- _DATA IN THIS EXERCISE_:

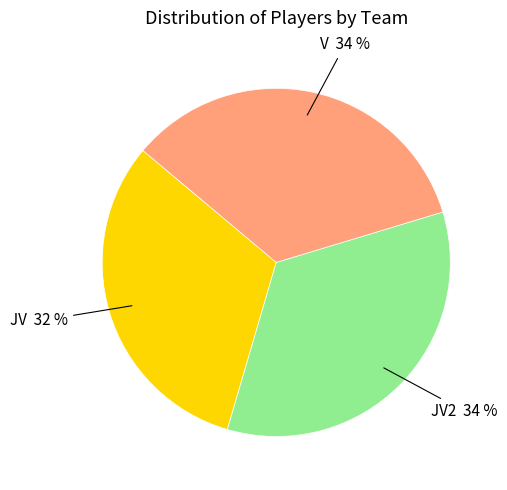

Does any single category account for the majority?

No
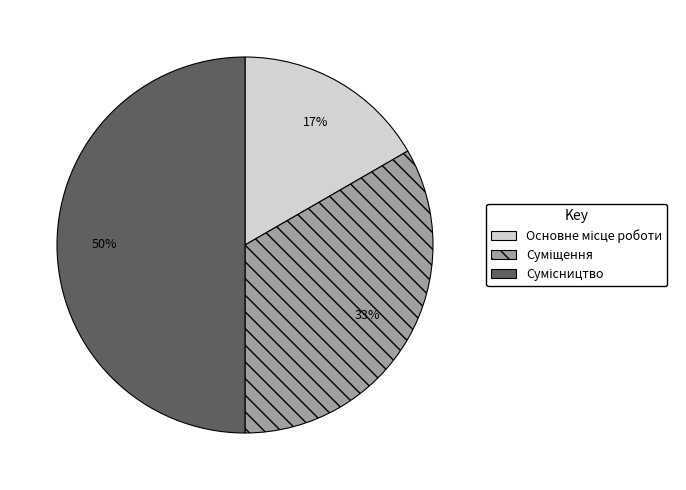

To the nearest percent, what is the average slice percentage?

33%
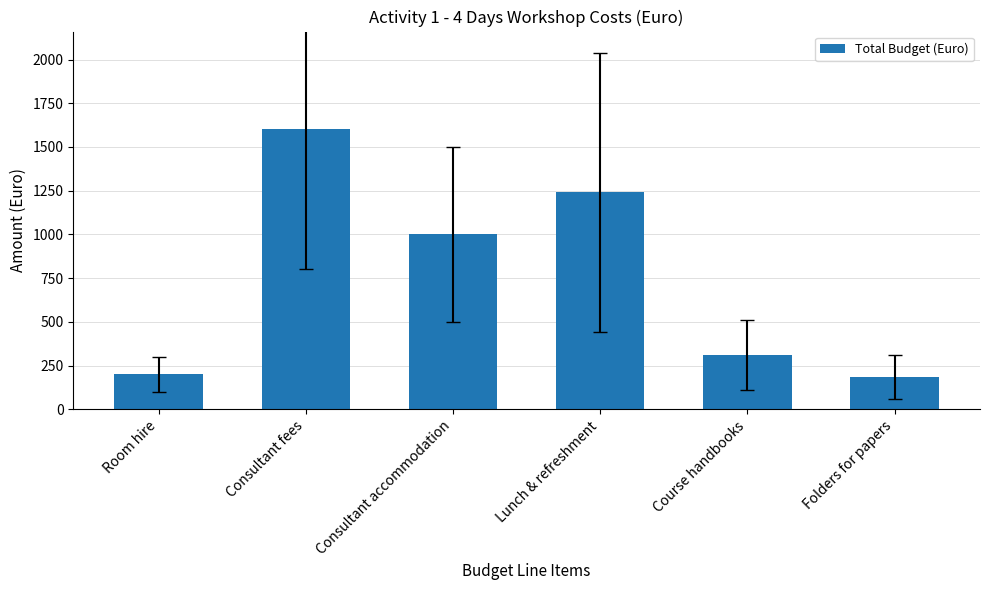

How many distinct data groups are displayed?

1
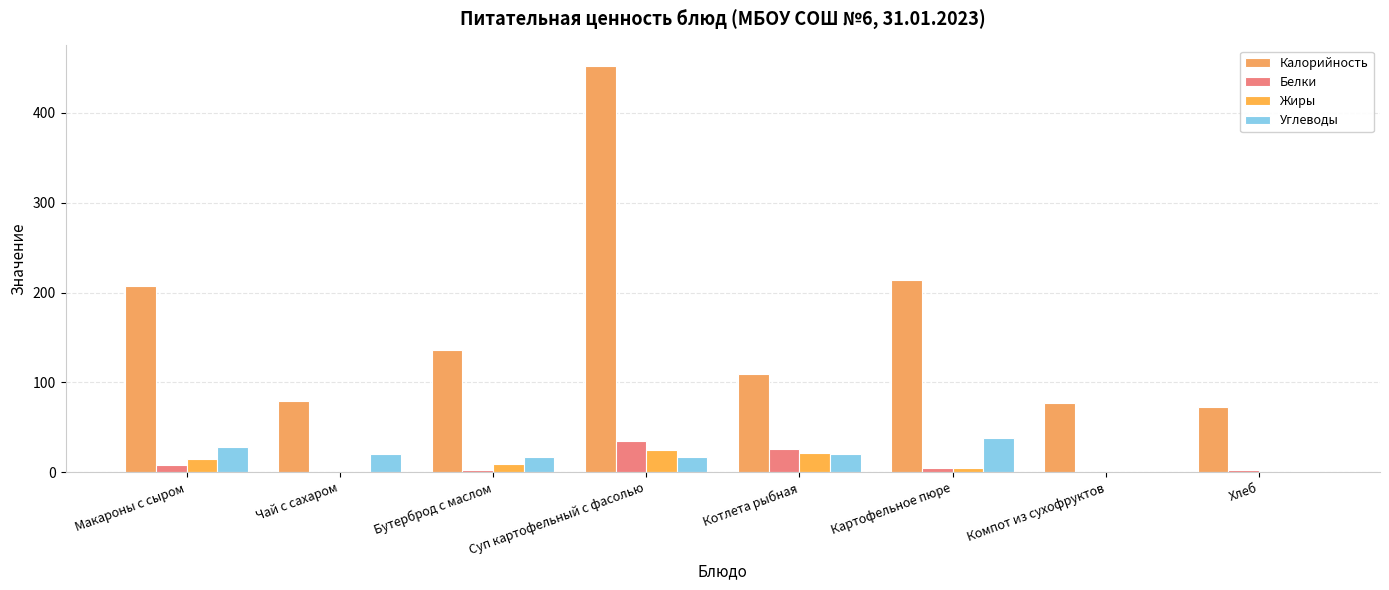

What is the value of the Углеводы bar at the 3rd from the left?

17.0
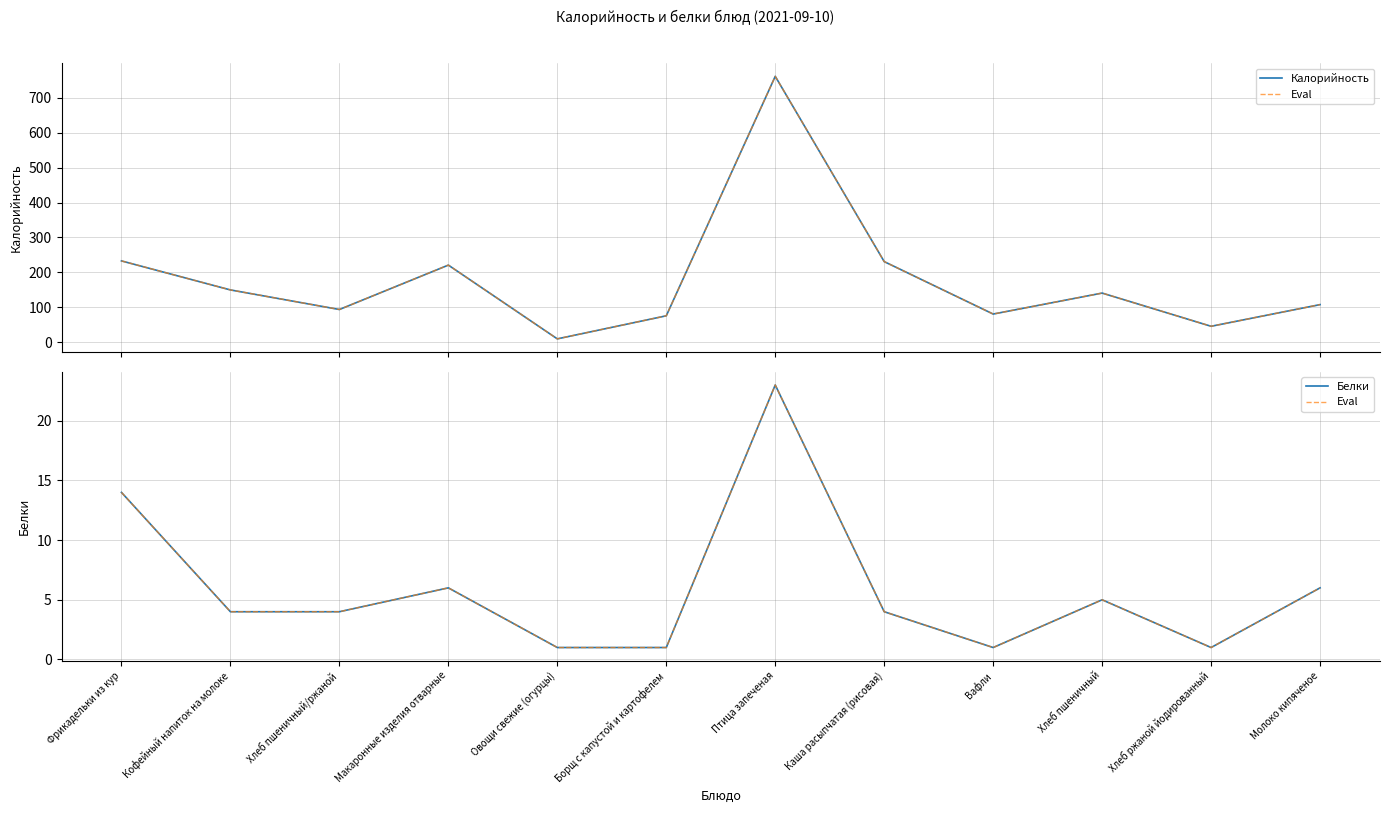

Which has a higher value, Фрикадельки из кур or Борщ с капустой и картофелем?

Фрикадельки из кур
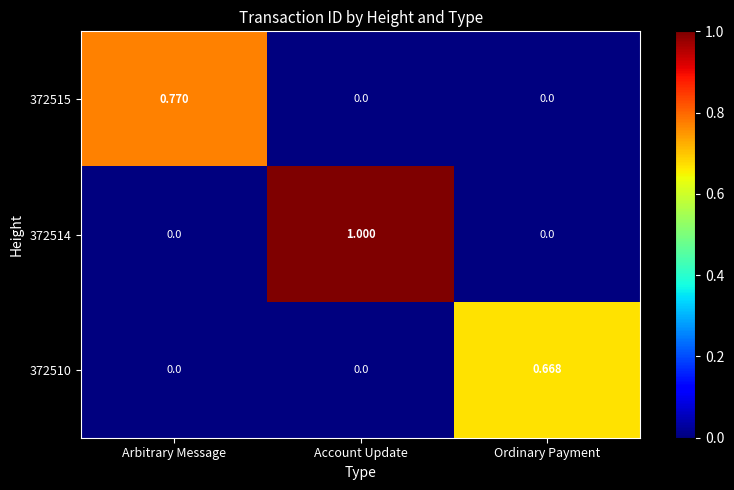

At which category does the chart reach its peak across all series?

Account Update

- _EXERCISE_:
Rewrite the records above with "chart" changed to "graph" and everything else left as it is. Leave out the pictures.

- _EXERCISE ANSWER_:
Does any single category account for the majority?

No

To the nearest percent, what is the average slice percentage?

33%

How many distinct data groups are displayed?

1

What is the value of the Углеводы bar at the 3rd from the left?

17.0

Which has a higher value, Фрикадельки из кур or Борщ с капустой и картофелем?

Фрикадельки из кур

At which category does the graph reach its peak across all series?

Account Update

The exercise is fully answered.